What you are asked to do =>
Change every "darkgreen" in the source text of the data to "green", and give the lines again with nothing else altered. Leave the pictures out of your answer.
(Data extract Opens)
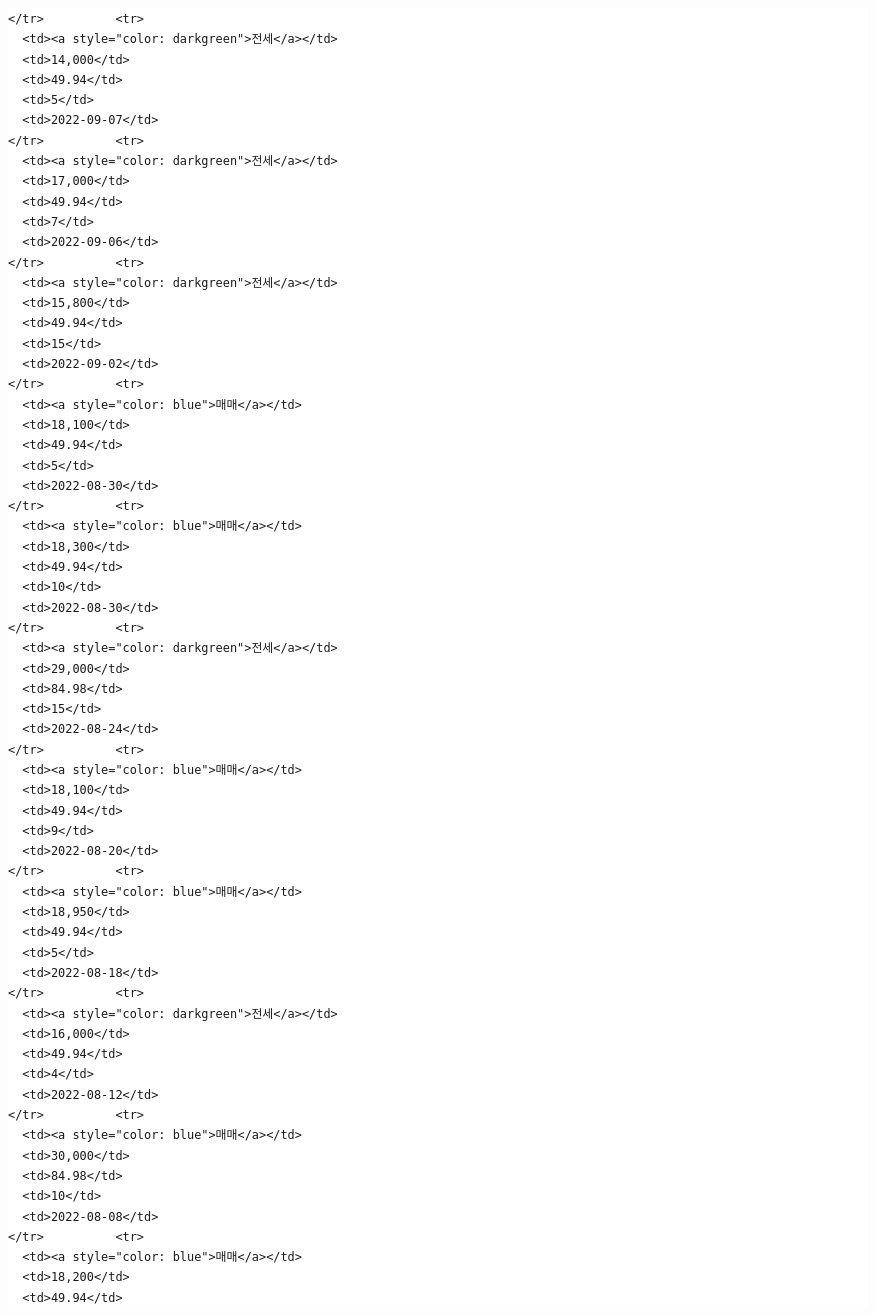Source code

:     </tr>          <tr>
      <td><a style="color: darkgreen">전세</a></td>
      <td>14,000</td>
      <td>49.94</td>
      <td>5</td>
      <td>2022-09-07</td>
    </tr>          <tr>
      <td><a style="color: darkgreen">전세</a></td>
      <td>17,000</td>
      <td>49.94</td>
      <td>7</td>
      <td>2022-09-06</td>
    </tr>          <tr>
      <td><a style="color: darkgreen">전세</a></td>
      <td>15,800</td>
      <td>49.94</td>
      <td>15</td>
      <td>2022-09-02</td>
    </tr>          <tr>
      <td><a style="color: blue">매매</a></td>
      <td>18,100</td>
      <td>49.94</td>
      <td>5</td>
      <td>2022-08-30</td>
    </tr>          <tr>
      <td><a style="color: blue">매매</a></td>
      <td>18,300</td>
      <td>49.94</td>
      <td>10</td>
      <td>2022-08-30</td>
    </tr>          <tr>
      <td><a style="color: darkgreen">전세</a></td>
      <td>29,000</td>
      <td>84.98</td>
      <td>15</td>
      <td>2022-08-24</td>
    </tr>          <tr>
      <td><a style="color: blue">매매</a></td>
      <td>18,100</td>
      <td>49.94</td>
      <td>9</td>
      <td>2022-08-20</td>
    </tr>          <tr>
      <td><a style="color: blue">매매</a></td>
      <td>18,950</td>
      <td>49.94</td>
      <td>5</td>
      <td>2022-08-18</td>
    </tr>          <tr>
      <td><a style="color: darkgreen">전세</a></td>
      <td>16,000</td>
      <td>49.94</td>
      <td>4</td>
      <td>2022-08-12</td>
    </tr>          <tr>
      <td><a style="color: blue">매매</a></td>
      <td>30,000</td>
      <td>84.98</td>
      <td>10</td>
      <td>2022-08-08</td>
    </tr>          <tr>
      <td><a style="color: blue">매매</a></td>
      <td>18,200</td>
      <td>49.94</td>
(Data extract Closes)
Task answer =>
Source code

:     </tr>          <tr>
      <td><a style="color: green">전세</a></td>
      <td>14,000</td>
      <td>49.94</td>
      <td>5</td>
      <td>2022-09-07</td>
    </tr>          <tr>
      <td><a style="color: green">전세</a></td>
      <td>17,000</td>
      <td>49.94</td>
      <td>7</td>
      <td>2022-09-06</td>
    </tr>          <tr>
      <td><a style="color: green">전세</a></td>
      <td>15,800</td>
      <td>49.94</td>
      <td>15</td>
      <td>2022-09-02</td>
    </tr>          <tr>
      <td><a style="color: blue">매매</a></td>
      <td>18,100</td>
      <td>49.94</td>
      <td>5</td>
      <td>2022-08-30</td>
    </tr>          <tr>
      <td><a style="color: blue">매매</a></td>
      <td>18,300</td>
      <td>49.94</td>
      <td>10</td>
      <td>2022-08-30</td>
    </tr>          <tr>
      <td><a style="color: green">전세</a></td>
      <td>29,000</td>
      <td>84.98</td>
      <td>15</td>
      <td>2022-08-24</td>
    </tr>          <tr>
      <td><a style="color: blue">매매</a></td>
      <td>18,100</td>
      <td>49.94</td>
      <td>9</td>
      <td>2022-08-20</td>
    </tr>          <tr>
      <td><a style="color: blue">매매</a></td>
      <td>18,950</td>
      <td>49.94</td>
      <td>5</td>
      <td>2022-08-18</td>
    </tr>          <tr>
      <td><a style="color: green">전세</a></td>
      <td>16,000</td>
      <td>49.94</td>
      <td>4</td>
      <td>2022-08-12</td>
    </tr>          <tr>
      <td><a style="color: blue">매매</a></td>
      <td>30,000</td>
      <td>84.98</td>
      <td>10</td>
      <td>2022-08-08</td>
    </tr>          <tr>
      <td><a style="color: blue">매매</a></td>
      <td>18,200</td>
      <td>49.94</td>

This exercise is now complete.